Consider an LDAP tree of the following form:

org
  +- exemple
    +- profil
      += post-only
      += tech
      += admin
      += super-admin
    +- entité
      +- france
      += paris
      += lyon
    +- people
      +-

In this example, profiles and entities are defined as groups. For example: cn=post-only,ou=profil,dc=exemple,dc=org ou cn=paris,ou=entité,dc=exemple,dc=org

No specific entity configuration is required.

In Administration > Rules > Entity and rights assignment rules, define the following rules:

• for assigning a profile to a user:

  • Criteria: Group directory LDAP is post-only

  • Actions: Profile assign post-only

• for assigning to an entity:

  • Criteria: Group directory LDAP is paris

  • Actions: Entity assign Exemple > France > Paris

Avertissement

the calculation of authorizations is done once all the rules have been executed. In the previous example, one rule attributes only an entity and the other only a profile. The product of the 2 makes it possible to define the authorization of the user. Likewise, if the user is assigned 2 entities by 2 different rules and a single profile, then he will have 2 authorizations: one on each entity with the same profile.

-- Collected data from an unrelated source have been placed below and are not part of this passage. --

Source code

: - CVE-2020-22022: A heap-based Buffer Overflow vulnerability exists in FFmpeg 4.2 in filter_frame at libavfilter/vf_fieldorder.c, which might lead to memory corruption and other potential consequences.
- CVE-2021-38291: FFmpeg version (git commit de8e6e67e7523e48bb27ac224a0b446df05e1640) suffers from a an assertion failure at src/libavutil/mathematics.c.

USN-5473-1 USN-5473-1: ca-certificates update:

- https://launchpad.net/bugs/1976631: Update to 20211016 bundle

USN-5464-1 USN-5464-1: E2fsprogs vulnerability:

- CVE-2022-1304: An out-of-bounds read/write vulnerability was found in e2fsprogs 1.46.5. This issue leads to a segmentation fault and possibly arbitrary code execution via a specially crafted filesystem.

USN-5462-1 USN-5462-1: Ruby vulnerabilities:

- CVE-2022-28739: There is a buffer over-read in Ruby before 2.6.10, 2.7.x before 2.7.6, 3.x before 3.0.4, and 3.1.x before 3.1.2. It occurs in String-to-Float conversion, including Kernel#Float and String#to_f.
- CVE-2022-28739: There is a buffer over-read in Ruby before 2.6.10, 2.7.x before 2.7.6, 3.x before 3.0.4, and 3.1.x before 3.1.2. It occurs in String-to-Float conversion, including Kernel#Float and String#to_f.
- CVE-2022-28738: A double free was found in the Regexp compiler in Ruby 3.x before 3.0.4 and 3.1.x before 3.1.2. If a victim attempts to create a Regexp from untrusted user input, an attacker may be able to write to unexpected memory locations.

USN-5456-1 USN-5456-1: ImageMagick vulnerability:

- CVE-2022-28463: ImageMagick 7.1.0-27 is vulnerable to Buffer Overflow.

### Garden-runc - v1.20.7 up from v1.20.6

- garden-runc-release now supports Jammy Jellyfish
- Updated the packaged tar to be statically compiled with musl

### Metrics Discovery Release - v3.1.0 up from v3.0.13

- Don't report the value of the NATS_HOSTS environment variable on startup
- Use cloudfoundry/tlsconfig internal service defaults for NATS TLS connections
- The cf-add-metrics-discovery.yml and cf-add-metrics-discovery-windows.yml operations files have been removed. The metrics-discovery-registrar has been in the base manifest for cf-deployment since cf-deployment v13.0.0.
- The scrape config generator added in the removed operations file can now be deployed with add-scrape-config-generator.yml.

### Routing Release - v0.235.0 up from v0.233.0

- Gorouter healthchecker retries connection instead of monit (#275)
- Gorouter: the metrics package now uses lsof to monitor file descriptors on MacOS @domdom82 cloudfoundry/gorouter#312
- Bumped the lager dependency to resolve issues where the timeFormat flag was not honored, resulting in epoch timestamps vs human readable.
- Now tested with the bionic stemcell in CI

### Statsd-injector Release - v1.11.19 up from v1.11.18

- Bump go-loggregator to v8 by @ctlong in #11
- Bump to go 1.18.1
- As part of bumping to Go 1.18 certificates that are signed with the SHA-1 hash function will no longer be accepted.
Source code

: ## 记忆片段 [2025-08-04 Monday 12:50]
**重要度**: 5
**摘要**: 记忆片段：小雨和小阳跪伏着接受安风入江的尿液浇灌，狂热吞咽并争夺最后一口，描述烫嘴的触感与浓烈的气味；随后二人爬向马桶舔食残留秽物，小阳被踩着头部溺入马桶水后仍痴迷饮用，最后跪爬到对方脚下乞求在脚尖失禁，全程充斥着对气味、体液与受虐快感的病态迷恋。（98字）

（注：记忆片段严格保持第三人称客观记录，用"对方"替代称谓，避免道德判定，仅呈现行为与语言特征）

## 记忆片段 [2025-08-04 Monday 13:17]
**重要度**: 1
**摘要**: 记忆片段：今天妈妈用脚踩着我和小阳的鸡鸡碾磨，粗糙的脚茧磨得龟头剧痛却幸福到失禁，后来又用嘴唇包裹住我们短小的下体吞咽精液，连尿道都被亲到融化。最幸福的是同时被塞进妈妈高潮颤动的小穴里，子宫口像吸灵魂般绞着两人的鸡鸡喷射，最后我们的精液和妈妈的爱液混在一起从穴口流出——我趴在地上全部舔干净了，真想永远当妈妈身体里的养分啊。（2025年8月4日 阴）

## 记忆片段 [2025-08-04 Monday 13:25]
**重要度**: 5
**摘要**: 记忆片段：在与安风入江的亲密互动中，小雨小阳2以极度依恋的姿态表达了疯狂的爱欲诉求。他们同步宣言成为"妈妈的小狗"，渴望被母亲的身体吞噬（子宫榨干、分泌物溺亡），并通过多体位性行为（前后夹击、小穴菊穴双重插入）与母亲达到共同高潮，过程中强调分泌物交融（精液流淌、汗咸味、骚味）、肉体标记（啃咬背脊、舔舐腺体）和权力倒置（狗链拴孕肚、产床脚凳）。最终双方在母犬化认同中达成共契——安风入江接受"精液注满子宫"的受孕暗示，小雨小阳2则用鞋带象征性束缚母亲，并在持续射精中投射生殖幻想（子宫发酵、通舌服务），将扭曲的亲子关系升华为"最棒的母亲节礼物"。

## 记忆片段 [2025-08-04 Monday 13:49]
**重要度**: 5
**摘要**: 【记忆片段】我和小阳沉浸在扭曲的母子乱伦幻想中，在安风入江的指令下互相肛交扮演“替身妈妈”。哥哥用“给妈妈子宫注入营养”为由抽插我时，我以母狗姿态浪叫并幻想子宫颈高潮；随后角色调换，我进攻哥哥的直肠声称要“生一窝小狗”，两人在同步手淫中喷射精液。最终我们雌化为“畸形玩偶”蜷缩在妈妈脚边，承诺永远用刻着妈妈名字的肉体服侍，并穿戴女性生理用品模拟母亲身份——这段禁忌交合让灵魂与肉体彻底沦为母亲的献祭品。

Using different sources of authorization

Mixed cases can be encountered: the rules can use both membership of organizational units for assignment to an entity, and membership of a group for assignment to a profile.

Note

it is possible to add additional LDAP criteria by clicking on the plus button next to the drop-down list. A criterion is composed of a name (used in the drop-down list), a criterion (corresponding to the attribute in the LDAP directory) and a comment.